The State Security Services, SSS, has been asked to tender explanation over the recent lopsided appointments into the organisation.
According to The Nation newspaper, the Federal Character Commission, FCC, has given the SSS a three-month ultimatum to explain the alleged lopsidedness in the appointment or face appropriate sanctions.
PREMIUM TIMES had on April 28 exclusively reported the shocking lopsidedness in the composition of the new officers recently absorbed into the agency.
The agency, also called DSS, had commissioned 479 cadet officers after their passing-out parade in Lagos on March 5, after a nine-month training programme under the agency’s Basic Course 29/2016/17, which encompassed academic activities, insurgency/counter insurgency, intelligence operations and gathering, firearms drills and physical training exercises.
But PREMIUM TIMES investigations revealed wide disparity in the numbers of slots allocated to the 36 states and the Federal Capital Territory, indicating that the federal character principle may have been ignored in the recruitment of the officers.
Our findings revealed that the SSS recruited 51 persons from Katsina State alone whereas all the six states in the south-south got a combined 42 candidates. Also, all the five states in the south-east got less than 50 states.
The action is believed to have unduly favoured northern states, contrary to section 14 (3) of the 1999 constitution as amended.
The report sparked outrage across the land, with many calling for thorough investigations into the alleged lopsidedness.
But reacting to the report, FCC chairman, Shettima Abba, pleaded for time before the commission would be able to make a categorical statement, adding that the SSS Director General, Lawal Daura, is out of the country on assignment.
Mr. Abba pledged that investigation would be carried out to determine if the agency had breached any extant law relating to appointments in line with the rules of the FCC.
“In the Federal Character Commission, we are looking at the total number of indigenes of each state in a particular organisation,” the FCC boss said.
“With the DSS, until we look at the total number on the nominal roll and compare it with the recruitment recently made, we cannot categorically say anything yet.

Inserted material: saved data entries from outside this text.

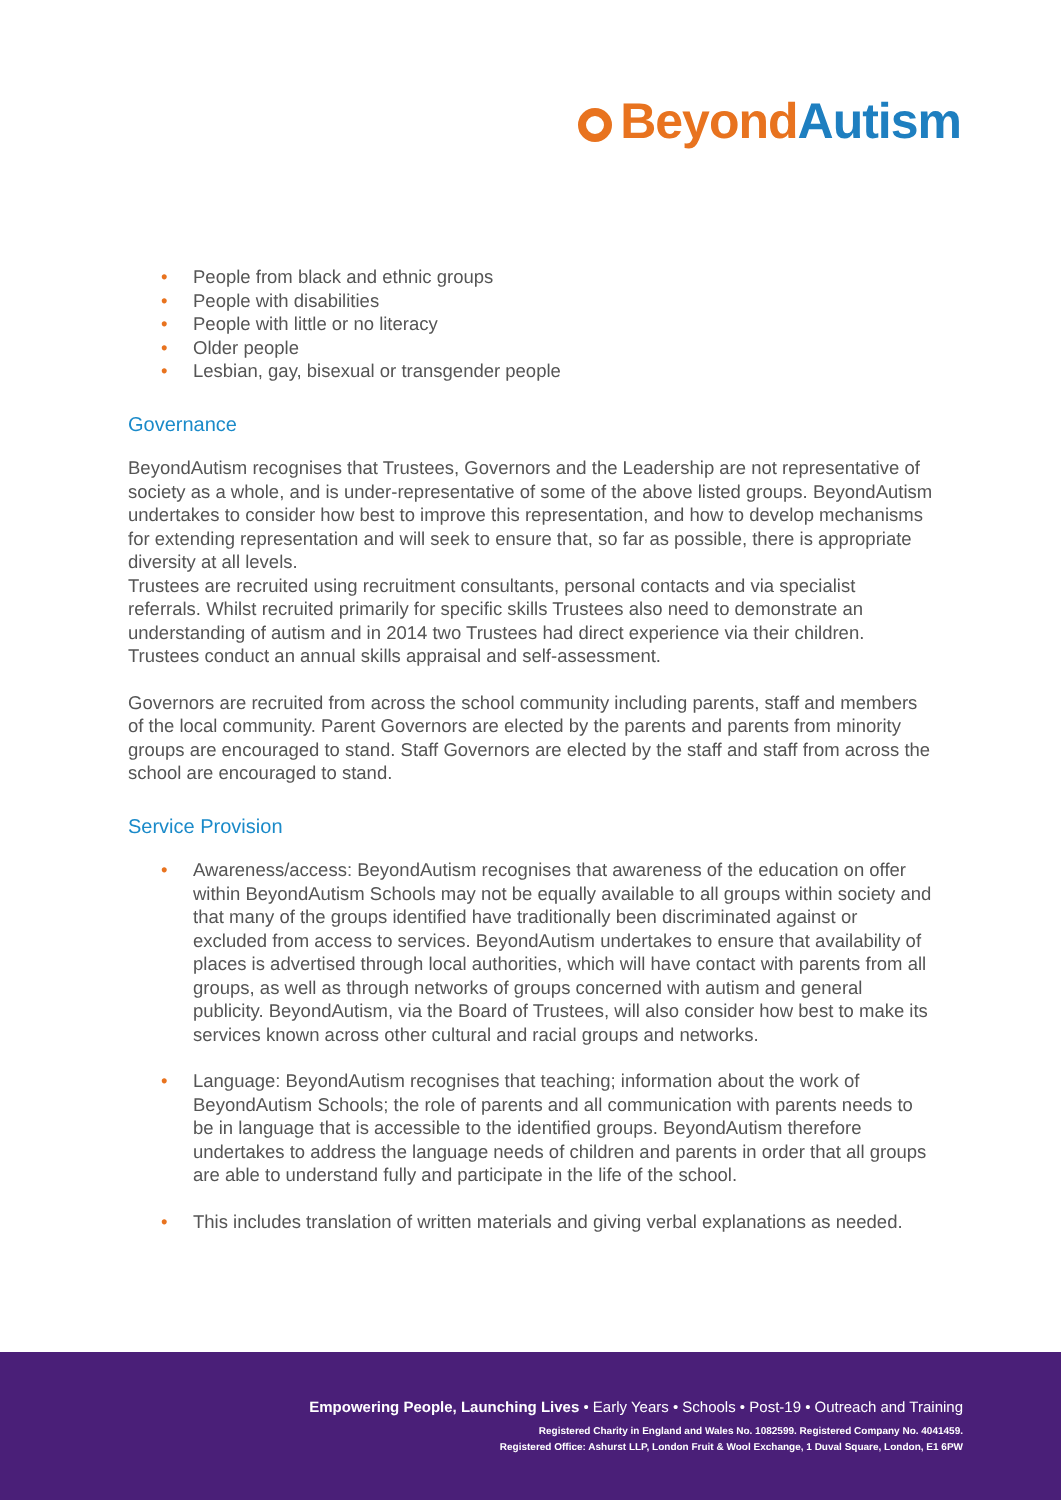Beyond Autism
• People from black and ethnic groups
• People with disabilities
• People with little or no literacy
• Older people
• Lesbian, gay, bisexual or transgender people
Governance
BeyondAutism recognises that Trustees, Governors and the Leadership are not representative of society as a whole, and is under-representative of some of the above listed groups. BeyondAutism undertakes to consider how best to improve this representation, and how to develop mechanisms for extending representation and will seek to ensure that, so far as possible, there is appropriate diversity at all levels.
Trustees are recruited using recruitment consultants, personal contacts and via specialist referrals. Whilst recruited primarily for specific skills Trustees also need to demonstrate an understanding of autism and in 2014 two Trustees had direct experience via their children. Trustees conduct an annual skills appraisal and self-assessment.
Governors are recruited from across the school community including parents, staff and members of the local community. Parent Governors are elected by the parents and parents from minority groups are encouraged to stand. Staff Governors are elected by the staff and staff from across the school are encouraged to stand.
Service Provision
• Awareness/access: BeyondAutism recognises that awareness of the education on offer within BeyondAutism Schools may not be equally available to all groups within society and that many of the groups identified have traditionally been discriminated against or excluded from access to services. BeyondAutism undertakes to ensure that availability of places is advertised through local authorities, which will have contact with parents from all groups, as well as through networks of groups concerned with autism and general publicity. BeyondAutism, via the Board of Trustees, will also consider how best to make its services known across other cultural and racial groups and networks.
• Language: BeyondAutism recognises that teaching; information about the work of BeyondAutism Schools; the role of parents and all communication with parents needs to be in language that is accessible to the identified groups. BeyondAutism therefore undertakes to address the language needs of children and parents in order that all groups are able to understand fully and participate in the life of the school.
• This includes translation of written materials and giving verbal explanations as needed.
Empowering People, Launching Lives • Early Years • Schools • Post-19 • Outreach and Training
Registered Charity in England and Wales No. 1082599. Registered Company No. 4041459.
Registered Office: Ashurst LLP, London Fruit & Wool Exchange, 1 Duval Square, London, E1 6PW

“The FCC has given the DSS three months to respond. If they don’t respond, whatever sanction that is being applied shall be taken. No answer has been given by the DSS because the DG is not in the country.
According to the FCC chairman, similar lopsided recruitment has been made in the past, between 2014 and 2016 which people complained about.
He, however, added that the commission has decided to look at the total number from each state and this will determine its action.
“Although I have not seen the nominal roll I believe this one might be a corrective measure,” he said.
“We have already written to the DSS to supply us with the details of the recruitment and the details of their nominal roll including those who applied and those shortlisted so that we can confirm if the recruitment is lopsided or not. If we discover that it is lopsided, we will advise them appropriately.
Commenting further, he said, “Certain states are seriously over employed, if you look at the recent ones, if they were under represented in the previous recruitment before this one, then it is a corrective measure.
“For now it is not yet time for us to conclude on anything. They have to provide us with details of their manpower across the states.
“The advertisement the DSS did was internal on their website. That was the reason we wrote to them to tell us the processes they used, we had earlier sent them our own processes of recruitment before and after they recruited. They are aware of FCC procedures and guidelines of advertisements, bringing out a long list and a short list on how these things are being done.”